As long as people of African descent have walked this Earth, music has been one of our most common binding threads. It has educated and motivated countless generations. It has been used to detail our history and it has sung descriptions of the spirits of revolutionaries. Music, in defiance of the near-severance of our cultural umbilical cord during the transatlantic slave trade, has allowed black people the world over to build bridges between the cultures of our diaspora.

Therefore, it is no mystery that the reggae sound system came to America in the form of the hip-hop DJ. Black music makes the connection between Brazilian dance-martial art capoiera and breakdancing understandable. Gospel and blues. The banjo and the bass. Boot dances, tap dances and fraternity-sorority step shows.

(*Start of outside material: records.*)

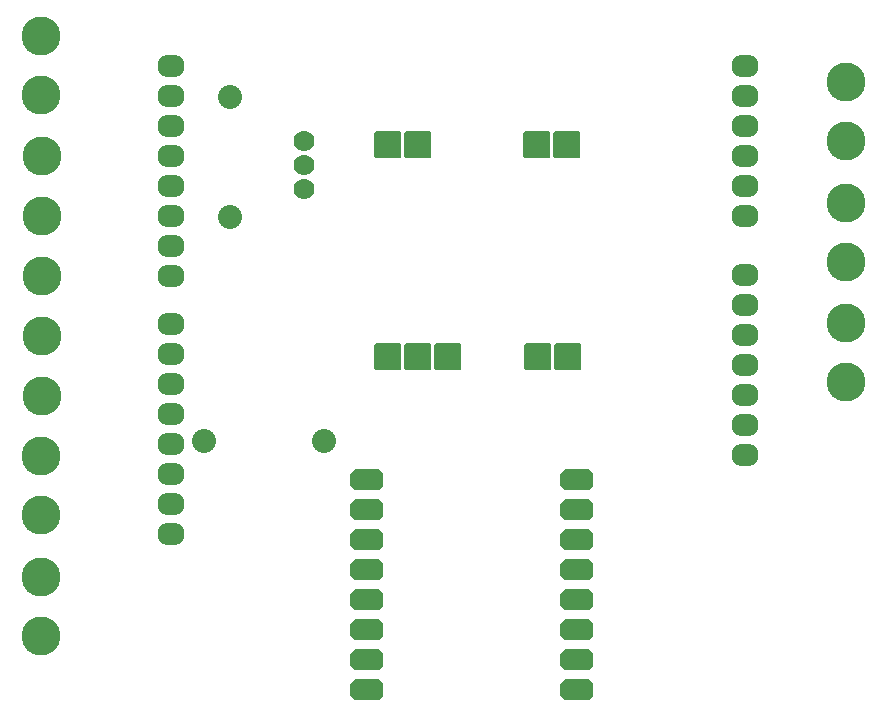
<source format=gbr>
G04 PROTEUS GERBER X2 FILE*
%TF.GenerationSoftware,Labcenter,Proteus,8.11-SP0-Build30052*%
%TF.CreationDate,2022-05-16T20:50:57+00:00*%
%TF.FileFunction,Soldermask,Bot*%
%TF.FilePolarity,Negative*%
%TF.Part,Single*%
%TF.SameCoordinates,{860b8ca4-a46b-4a59-b09f-cc4400e6bc87}*%
%FSLAX45Y45*%
%MOMM*%
G01*
%AMPPAD013*
4,1,8,
1.397000,0.509800,
1.397000,-0.509800,
1.017800,-0.889000,
-1.017800,-0.889000,
-1.397000,-0.509800,
-1.397000,0.509800,
-1.017800,0.889000,
1.017800,0.889000,
1.397000,0.509800,
0*%
%TA.AperFunction,Material*%
%ADD21PPAD013*%
%AMPPAD014*
4,1,36,
-1.127000,-0.100000,
-1.127000,0.100000,
-1.110540,0.269090,
-1.063200,0.425470,
-0.987990,0.566090,
-0.887940,0.687940,
-0.766090,0.787990,
-0.625470,0.863200,
-0.469090,0.910540,
-0.300000,0.927000,
0.300000,0.927000,
0.469090,0.910540,
0.625470,0.863200,
0.766090,0.787990,
0.887940,0.687940,
0.987990,0.566090,
1.063200,0.425470,
1.110540,0.269090,
1.127000,0.100000,
1.127000,-0.100000,
1.110540,-0.269090,
1.063200,-0.425470,
0.987990,-0.566090,
0.887940,-0.687940,
0.766090,-0.787990,
0.625470,-0.863200,
0.469090,-0.910540,
0.300000,-0.927000,
-0.300000,-0.927000,
-0.469090,-0.910540,
-0.625470,-0.863200,
-0.766090,-0.787990,
-0.887940,-0.687940,
-0.987990,-0.566090,
-1.063200,-0.425470,
-1.110540,-0.269090,
-1.127000,-0.100000,
0*%
%TA.AperFunction,Material*%
%ADD22PPAD014*%
%TA.AperFunction,Material*%
%ADD23C,3.302000*%
%TA.AperFunction,Material*%
%ADD24C,2.032000*%
%AMPPAD017*
4,1,36,
-1.016000,1.143000,
1.016000,1.143000,
1.041970,1.140470,
1.065980,1.133200,
1.087580,1.121650,
1.106290,1.106290,
1.121650,1.087570,
1.133200,1.065980,
1.140470,1.041970,
1.143000,1.016000,
1.143000,-1.016000,
1.140470,-1.041970,
1.133200,-1.065980,
1.121650,-1.087570,
1.106290,-1.106290,
1.087580,-1.121650,
1.065980,-1.133200,
1.041970,-1.140470,
1.016000,-1.143000,
-1.016000,-1.143000,
-1.041970,-1.140470,
-1.065980,-1.133200,
-1.087580,-1.121650,
-1.106290,-1.106290,
-1.121650,-1.087570,
-1.133200,-1.065980,
-1.140470,-1.041970,
-1.143000,-1.016000,
-1.143000,1.016000,
-1.140470,1.041970,
-1.133200,1.065980,
-1.121650,1.087570,
-1.106290,1.106290,
-1.087580,1.121650,
-1.065980,1.133200,
-1.041970,1.140470,
-1.016000,1.143000,
0*%
%TA.AperFunction,Material*%
%ADD25PPAD017*%
%ADD26C,1.778000*%
%TD.AperFunction*%
D21*
X-1950000Y+4544000D03*
X-1950000Y+4290000D03*
X-1950000Y+4036000D03*
X-1950000Y+3782000D03*
X-1950000Y+3528000D03*
X-1950000Y+3274000D03*
X-1950000Y+3020000D03*
X-1950000Y+2766000D03*
X-166000Y+4538000D03*
X-166000Y+4284000D03*
X-166000Y+4030000D03*
X-166000Y+3776000D03*
X-166000Y+3522000D03*
X-166000Y+3268000D03*
X-166000Y+3014000D03*
X-166000Y+2760000D03*
D22*
X+1250000Y+4750000D03*
X+1250000Y+5004000D03*
X+1250000Y+5258000D03*
X+1250000Y+5512000D03*
X+1250000Y+5766000D03*
X+1250000Y+6020000D03*
X+1250000Y+6274000D03*
X+1250000Y+6774000D03*
X+1250000Y+7028000D03*
X+1250000Y+7282000D03*
X+1250000Y+7536000D03*
X+1250000Y+7790000D03*
X+1250000Y+8044000D03*
X-3610000Y+8044000D03*
X-3610000Y+7790000D03*
X-3610000Y+7536000D03*
X-3610000Y+7282000D03*
X-3610000Y+7028000D03*
X-3610000Y+6774000D03*
X-3610000Y+6520000D03*
X-3610000Y+6266000D03*
X-3610000Y+5866000D03*
X-3610000Y+5612000D03*
X-3610000Y+5358000D03*
X-3610000Y+5104000D03*
X-3610000Y+4850000D03*
X-3610000Y+4596000D03*
X-3610000Y+4342000D03*
X-3610000Y+4088000D03*
D23*
X-4700000Y+5256000D03*
X-4700000Y+5764000D03*
X-4700000Y+6272000D03*
X-4700000Y+6780000D03*
X-4700000Y+7288000D03*
X-4710000Y+4744000D03*
X-4710000Y+4243620D03*
X-4710000Y+7800000D03*
X-4710000Y+8300380D03*
X-4710000Y+3220000D03*
X-4710000Y+3720380D03*
D24*
X-3326000Y+4870000D03*
X-2310000Y+4870000D03*
D25*
X-1770000Y+5580000D03*
X-1516000Y+5580000D03*
X-1262000Y+5580000D03*
X-500000Y+5580000D03*
X-246000Y+5580000D03*
X-510000Y+7380000D03*
X-256000Y+7380000D03*
X-1770000Y+7380000D03*
X-1516000Y+7380000D03*
D23*
X+2110000Y+7410000D03*
X+2110000Y+7910380D03*
X+2110000Y+6389620D03*
X+2110000Y+6890000D03*
D24*
X-3110000Y+6770000D03*
X-3110000Y+7786000D03*
D26*
X-2480000Y+7006800D03*
X-2480000Y+7210000D03*
X-2480000Y+7413200D03*
D23*
X+2110000Y+5370000D03*
X+2110000Y+5870380D03*
M02*

</source>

The question has to be asked: When people of African descent have struggled to recapture so much of their heritage – especially in the Americas and South Africa – how has music remained such a powerful fixture in the black community? The answer lies in the character of a people who, for the first 200 years of their existence in America, had little more than spirit to sustain them. This is the message in The Black Chord, a book that examines the history of black music throughout the African diaspora.

Photographer David Corio and author Vivien Goldman were wise to use what Ziggy Marley and the Melody Makers call the "spirit of music" as a foundation for their account. By breaking this spirit into five chapters covering four cultural areas – roots and culture, heart and soul, revolution, explorers – the authors use interviews, history and personalities as examples of how black music has influenced lives worldwide. In the process, they do a great service to those artists and musicians who have been pioneers, innovators and guardians of the Black Chord for generations.

"We should all take lessons and understand the whole odyssey of music coming from Africa to where it is today," writes soul legend Isaac Hayes in the foreword, "so that we can have a deeper appreciation of how music came to be where it is."

It might be suggested that The Black Chord could devote an entire chapter to spirituality in black music, but the first two chapters focus on many singers and musicians who got their start in the church or some spiritually sound environment. "If African music is the root of a tree," says Baaba Maal in the book, "gospel and blues are two of its strongest supporting branches.

Profound research for The Black Chord produced a collection of stories that range from representatives of Manding culture Baaba Maal and Youssou N’Dour to Fela Anikulapo-Kuti to the Wu-Tang Clan. In between, music lovers from all backgrounds are seasoned with little-known accounts of more well-known artists. For example, take this account:

"Inspired by the great blues and gospel singers, (Aretha) Franklin’s female circle continued the dynasty. Her beloved backup singer, gospel woman Cissy Houston – Dionne Warwick’s cousin and leader of the Sweet Inspirations quartet – often brought her daughter Whitney to work. Being mentored by these great mothers of music was effective."

The Black Chord is the soul of Al Green, the roots and culture of Bob Marley, the exploration of Sun Ra’s Arkestra and the revolution of cultural agitators such as poet Michael Smith – whose politically motivated death in 1983 underscores the potential of music to stir the conscience of a society. This is a comprehensive perspective, and one of the most thoughtful books to touch the subject in a long time.